Essere preferiti a Greta Thunberg per il Nobel significa godere di una grandissima considerazione internazionale. Abiy Ahmed, però, se la passa decisamente peggio nella sua Etiopia. Due settimane esatte dopo l’annuncio dell’assegnazione del premio, l’attivista Jawar Mohammed ha denunciato un complotto ai suoi danni. Il fondatore dell’Oromia Media Network sostiene che il primo ministro, agendo come un «dittatore», lo vorrebbe morto. Come? Togliendogli il servizio di scorta.

La risposta di Ahmed non si è fatta attendere: la polizia ha fatto irruzione nell’abitazione di Mohammed (che tra le altre cose ha cittadinanza Usa) scatenando proteste in tutto il Paese e offuscando l’aura di leader democratico guadagnata per aver liberato migliaia di oppositori politici in occasione del suo insediamento. Gli scontri tra manifestanti e forze dell’ordine scoppiati a fine ottobre in diverse città hanno causato decine di morti.

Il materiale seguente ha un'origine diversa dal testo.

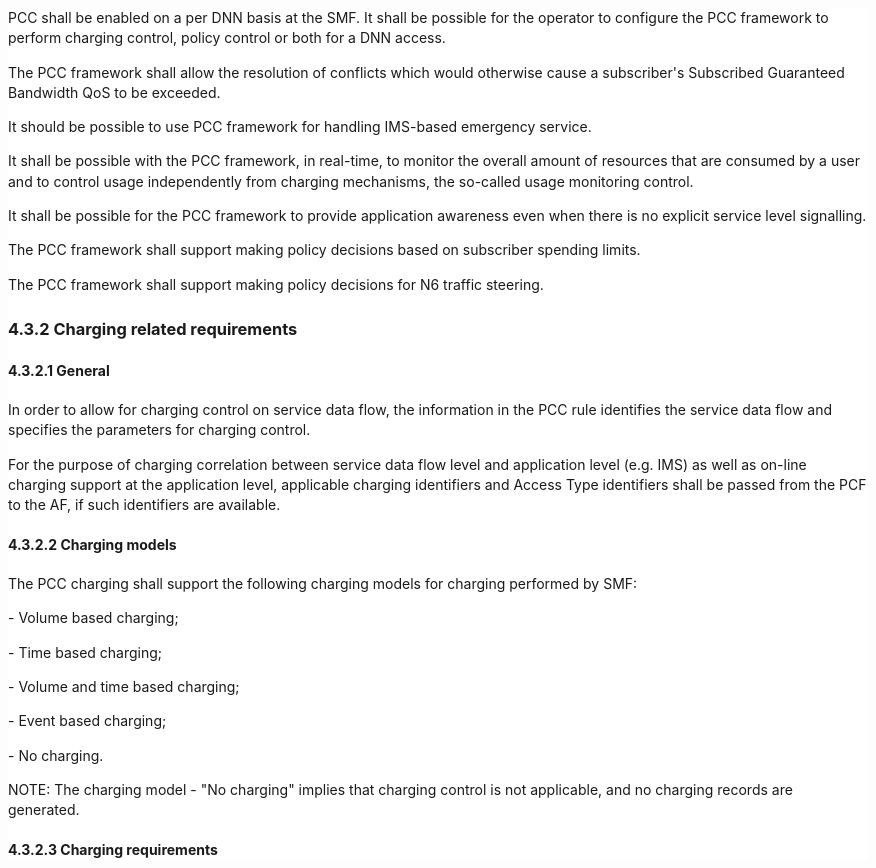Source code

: PCC shall be enabled on a per DNN basis at the SMF. It shall be possible
for the operator to configure the PCC framework to perform charging
control, policy control or both for a DNN access.

The PCC framework shall allow the resolution of conflicts which would
otherwise cause a subscriber\'s Subscribed Guaranteed Bandwidth QoS to
be exceeded.

It should be possible to use PCC framework for handling IMS-based
emergency service.

It shall be possible with the PCC framework, in real-time, to monitor
the overall amount of resources that are consumed by a user and to
control usage independently from charging mechanisms, the so-called
usage monitoring control.

It shall be possible for the PCC framework to provide application
awareness even when there is no explicit service level signalling.

The PCC framework shall support making policy decisions based on
subscriber spending limits.

The PCC framework shall support making policy decisions for N6 traffic
steering.

### 4.3.2 Charging related requirements

#### 4.3.2.1 General

In order to allow for charging control on service data flow, the
information in the PCC rule identifies the service data flow and
specifies the parameters for charging control.

For the purpose of charging correlation between service data flow level
and application level (e.g. IMS) as well as on-line charging support at
the application level, applicable charging identifiers and Access Type
identifiers shall be passed from the PCF to the AF, if such identifiers
are available.

#### 4.3.2.2 Charging models

The PCC charging shall support the following charging models for
charging performed by SMF:

\- Volume based charging;

\- Time based charging;

\- Volume and time based charging;

\- Event based charging;

\- No charging.

NOTE: The charging model - \"No charging\" implies that charging control
is not applicable, and no charging records are generated.

#### 4.3.2.3 Charging requirements

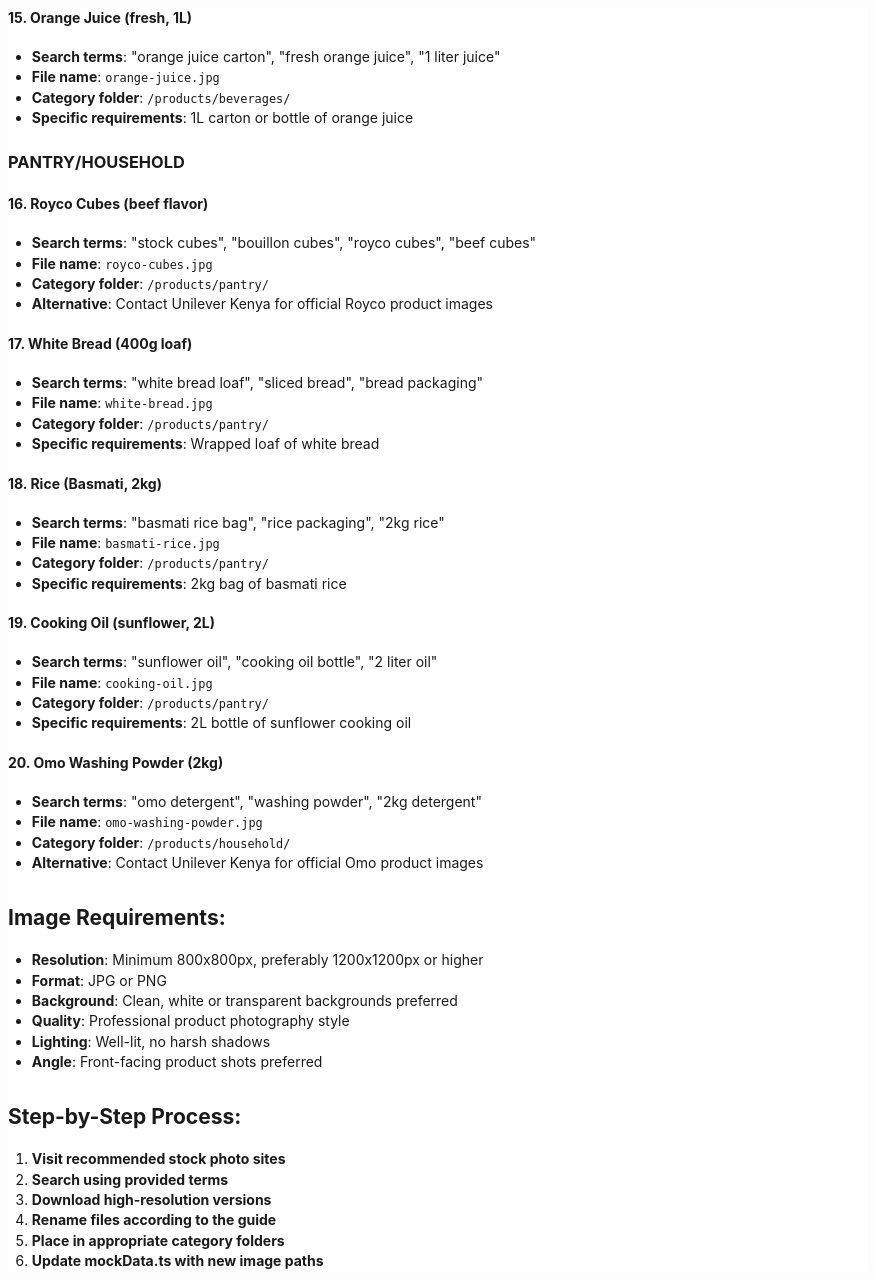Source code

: #### 15. Orange Juice (fresh, 1L)
- **Search terms**: "orange juice carton", "fresh orange juice", "1 liter juice"
- **File name**: `orange-juice.jpg`
- **Category folder**: `/products/beverages/`
- **Specific requirements**: 1L carton or bottle of orange juice

### PANTRY/HOUSEHOLD

#### 16. Royco Cubes (beef flavor)
- **Search terms**: "stock cubes", "bouillon cubes", "royco cubes", "beef cubes"
- **File name**: `royco-cubes.jpg`
- **Category folder**: `/products/pantry/`
- **Alternative**: Contact Unilever Kenya for official Royco product images

#### 17. White Bread (400g loaf)
- **Search terms**: "white bread loaf", "sliced bread", "bread packaging"
- **File name**: `white-bread.jpg`
- **Category folder**: `/products/pantry/`
- **Specific requirements**: Wrapped loaf of white bread

#### 18. Rice (Basmati, 2kg)
- **Search terms**: "basmati rice bag", "rice packaging", "2kg rice"
- **File name**: `basmati-rice.jpg`
- **Category folder**: `/products/pantry/`
- **Specific requirements**: 2kg bag of basmati rice

#### 19. Cooking Oil (sunflower, 2L)
- **Search terms**: "sunflower oil", "cooking oil bottle", "2 liter oil"
- **File name**: `cooking-oil.jpg`
- **Category folder**: `/products/pantry/`
- **Specific requirements**: 2L bottle of sunflower cooking oil

#### 20. Omo Washing Powder (2kg)
- **Search terms**: "omo detergent", "washing powder", "2kg detergent"
- **File name**: `omo-washing-powder.jpg`
- **Category folder**: `/products/household/`
- **Alternative**: Contact Unilever Kenya for official Omo product images

## Image Requirements:
- **Resolution**: Minimum 800x800px, preferably 1200x1200px or higher
- **Format**: JPG or PNG
- **Background**: Clean, white or transparent backgrounds preferred
- **Quality**: Professional product photography style
- **Lighting**: Well-lit, no harsh shadows
- **Angle**: Front-facing product shots preferred

## Step-by-Step Process:

1. **Visit recommended stock photo sites**
2. **Search using provided terms**
3. **Download high-resolution versions**
4. **Rename files according to the guide**
5. **Place in appropriate category folders**
6. **Update mockData.ts with new image paths**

La fine di un idillio, l’inizio di una battaglia. Mohammed era stato il fondatore del movimento Qeerroo, uno di quelli che aveva portato alla caduta del governo di Hailemariam Desalegn, il predecessore di Ahmed. Ora ha annunciato che si candiderà alle elezioni del 2020. È l’appuntamento prioritario nell’agenda di Abiy (con buona pace dei rifugiati eritrei), che ha appena creato il Partito della Prosperità, ponendo fine alla coalizione del Fronte Democratico Rivoluzionario del Popolo , nato nel 1989. (s.v.)